Case report: The emergency presentation of the two-year-old boy is due to a pruritic, rapidly increasing rash that has been present for three days. He also complains of pain in both ankles. The mother tells that the boy has been suffering from runny nose and cough for a week, the occurrence of fever is denied. Except for a known hazelnut allergy, there are no known pre-existing conditions, and no medications have been taken.
Clinical picture: two-year-old boy in good AZ. Disseminated all over the body multiple polycyclic anular urticarial plaques with partly dusky-livid center (Fig. 1) . Erythema on both cheeks, smaller urticae frontally. Palmoplantar dark red swellings. Mucous membranes and genitals unremarkable. No lymphadenopathy.
Quiz
Based on this information, which is the most likely diagnosis?
A Urticariavasculitis
B Erythema Exsudativum Multiforme (EEM)
C Acute hemorrhagic edema of infancy.
D Urticaria multiforme
E Serum sickness
Diagnosis and Discussion: History and clinic are typical of urticaria multiforme – also called acute anular urticaria (Answer D). This is a morphologic subtype of acute urticaria typically seen in young children between the ages of a few months and four years. Clinically, each presents with urticarial plaques that rapidly expand to polycyclic, anular urticae with a somber, hemorrhagic center. As in acute urticaria, the single efflorescence usually persists for less than 24 hours, although residual hemorrhagic macules may persist in place for several days (Fig. 2). Dermographism ruber et elevatus can often be induced. Associated facial edema and sometimes impressive acral edema are characteristic, although these are angioedema over the joints and not arthritis.
Children suffer from varying degrees of itching, although it may be absent altogether. Concomitant fever is relatively mild and children are basically in good general health. A preceding or accompanying (usually viral) infection of the respiratory or gastrointestinal tract is typical.
The diagnosis should be made clinically and skin biopsy or laboratory tests are usually not necessary.
Especially in small-spotted manifestations, urticaria multiforme is readily misdiagnosed as erythema exudativum multiforme (EEM), and urticarial vasculitis and serum sickness are generally considered as differential diagnoses, as the hemorrhagic nature of the lesions in particular is disconcerting. In contrast to EEM (Fig. 3) , true cocardia is absent in urticaria multiforme, vesicles do not appear centrally of the plaques, and mucosal involvement is also absent. In contrast, the acral edema and pruritus of urticaria multiforme are not appropriate for EEM.
In urticarial vasculitis, the skin lesions clearly persist in place for longer than 24 hours, and the presence of true arthritis would be typical, as well as a longer course of disease in general. Serum sickness, e.g., after vaccinations, is very rare but may present with a similar picture as well as angioedema of the face and acra. However, patients often present with high fever, myalgias, arthralgias, and lymphadenopathy.
Urticaria multiforme is certainly close to acute hemorrhagic edema of infancy in appearance and pathogenesis, but urticaria multiforme lacks the marked facial involvement with hemorrhagic plaques and involves the trunk.

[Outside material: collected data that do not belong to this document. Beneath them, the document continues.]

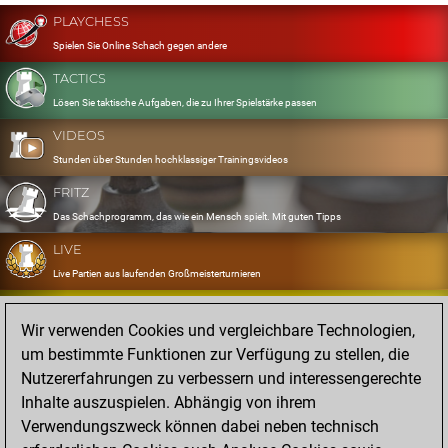
PLAYCHESS
Spielen Sie Online Schach gegen andere
TACTICS
Lösen Sie taktische Aufgaben, die zu Ihrer Spielstärke passen
VIDEOS
Stunden über Stunden hochklassiger Trainingsvideos
FRITZ
Das Schachprogramm, das wie ein Mensch spielt. Mit guten Tipps
LIVE
Live Partien aus laufenden Großmeisterturnieren
OPENINGS
Wir verwenden Cookies und vergleichbare Technologien,
Erfassen und Üben Sie Ihr Eröffnungsrepertoire
um bestimmte Funktionen zur Verfügung zu stellen, die
DATABASE
Nutzererfahrungen zu verbessern und interessengerechte
Acht Millionen starke Partien
Inhalte auszuspielen. Abhängig von ihrem
MYGAMES
Verwendungszweck können dabei neben technisch
Speichern und analysieren Sie eigene Partien in der Cloud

Urticaria multiforme is basically harmless and self-limiting within one to two weeks without persistent hyperpigmentation or late complications. The response to antihistamines and steroids is generally good and the therapeutic approach depends on the level of suffering and the clinic. For acute symptoms with significant pruritus and/or acral edema, we treat with well-dosed oral antihistamines (e.g., levocetirizine) for five to seven days and oral steroids in the form of dissolvable betamethasone tablets at a dosage of 0.3 mg/kg/d for two to three days.
The patient described above was treated in this manner, and he appeared symptom-free at follow-up one week later.
Further reading:
- Emer JJ, et al: Urticaria multiforme. J Clin Aesthet Dermatol 2013; 6: 34-39.
- Shah KN, et al: “Urticaria multiforme”: a case series and review of acute annular urticarial hypersensitivity syndromes in children. Pediatrics 2007; 119(5): 1177-1183.
- Mathur AN, et al: Urticaria mimickers in children. Dermatol Ther 2013; 26: 467-475.
- Kotlyar S: Images in clinical medicine. Urticaria multiforme. N Engl J Med 2016; 4: 375-470.